Fritz Mauthner, Beiträge zu einer Kritik der Sprache. Erster Band: Zur Sprache und zur Psychologie, Stuttgart/Berlin 2/1906

  1. Prolog
  2. Methode
  3. Grundgedanken
  4. Sprache und Individualsprache
  5. Zufallssinne
  6. Bewegung statt Verhalten
  7. Parallelismus
  8. Logik contra Selbstbeobachtung
  9. Expressivität
  10. Seele und Leib
  11. Worte statt Phänomene 
  12. Anklänge
Mauthner hätte ein Phänomenologe sein können, der die Dinge als Erscheinungen, als Phänomene, ernstnimmt. Es gibt Stellen in seinem Buch, die den Kern des phänomenologischen Vorgehens auf den Punkt bringen.

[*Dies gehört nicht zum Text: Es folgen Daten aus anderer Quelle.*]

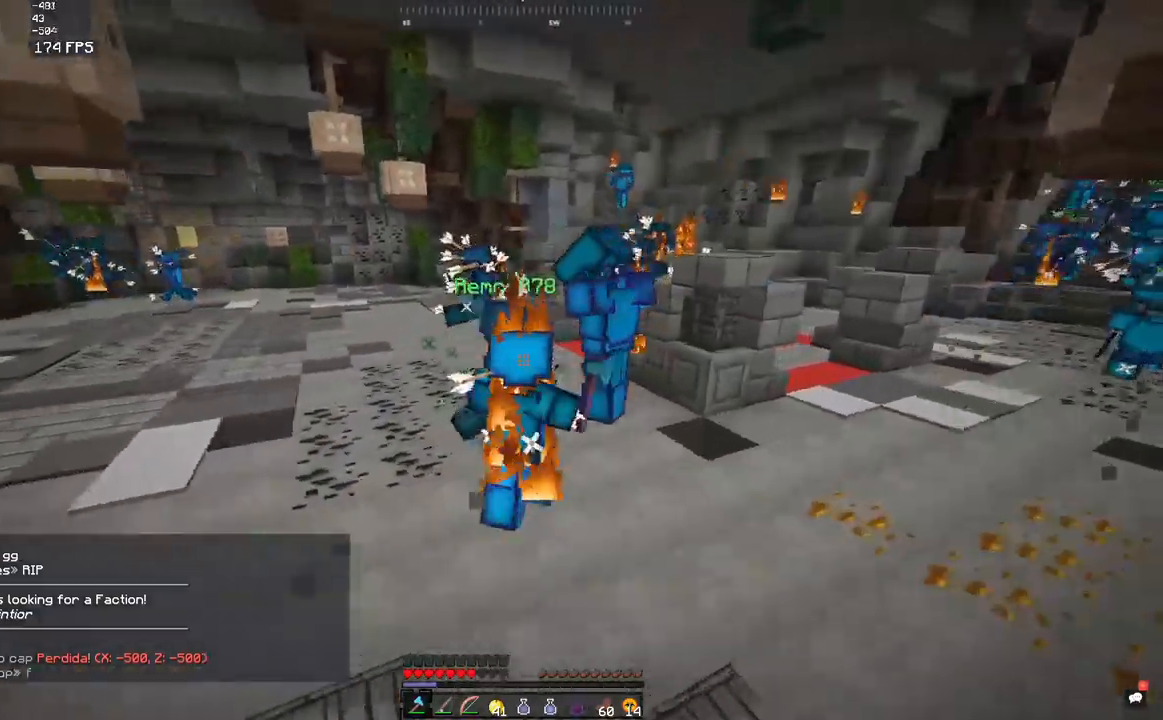
{"keys": ["s"], "mouse": ["left"], "events": [[17, "mouse_left", "up"], [50, "mouse_left", "down"], [117, "mouse_left", "up"], [117, "w", "up"], [150, "mouse_left", "down"], [167, "d", "up"], [233, "mouse_left", "up"], [250, "mouse_left", "down"], [400, "s", "down"]]}
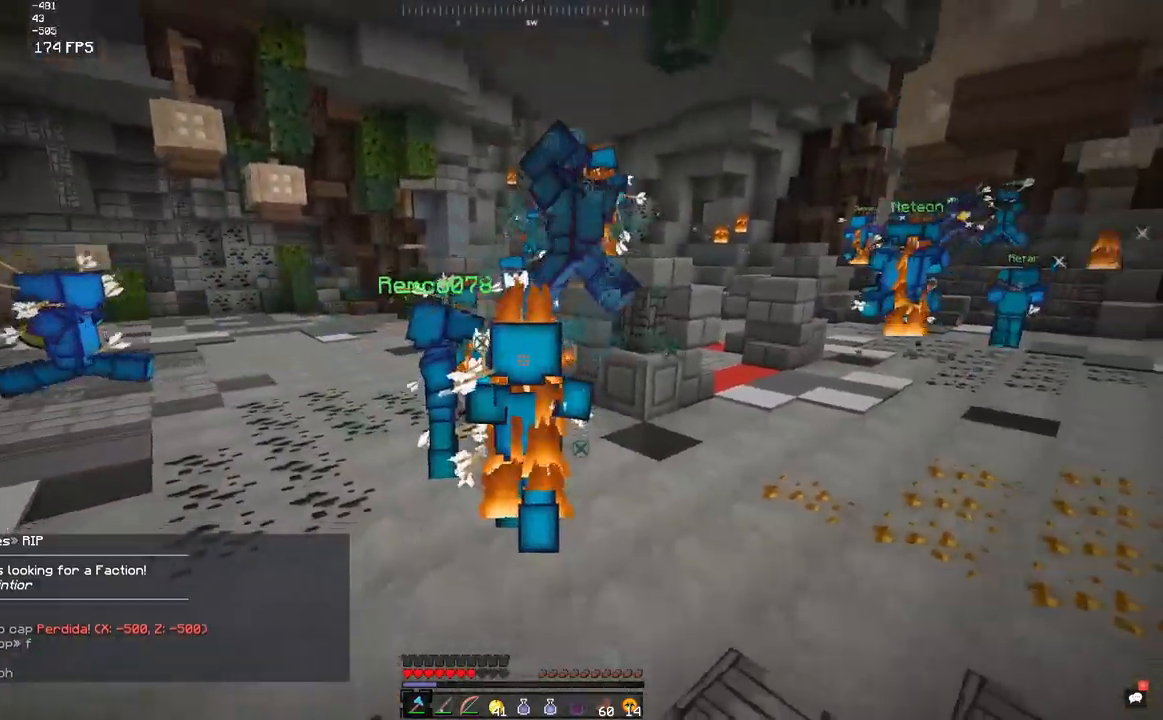
{"keys": ["s"], "mouse": ["left"], "events": [[17, "mouse_left", "up"], [67, "s", "up"], [100, "mouse_left", "down"], [100, "w", "down"], [167, "mouse_left", "up"], [200, "d", "down"], [200, "mouse_left", "down"], [267, "mouse_left", "up"], [300, "mouse_left", "down"], [367, "mouse_left", "up"], [400, "d", "up"], [400, "mouse_left", "down"], [450, "s", "down"], [450, "w", "up"], [467, "mouse_left", "up"], [500, "mouse_left", "down"]]}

Wie Lambert Wiesing („Das Mich der Wahrnehmung“ (2009); vgl. meine Posts vom 04.06. bis 05.06.2010) hebt Mauthner die Passivität des Wahrnehmungserlebnisses hervor: „In der Wirklichkeit sind es immer die Sinne des Subjekts, welche einen Eindruck von außen erfahren, in der Wirklichkeit ist also das Beobachten, z.B. das Sehen, immer etwas Passives.“ (Mauthner 2/1906, S.298)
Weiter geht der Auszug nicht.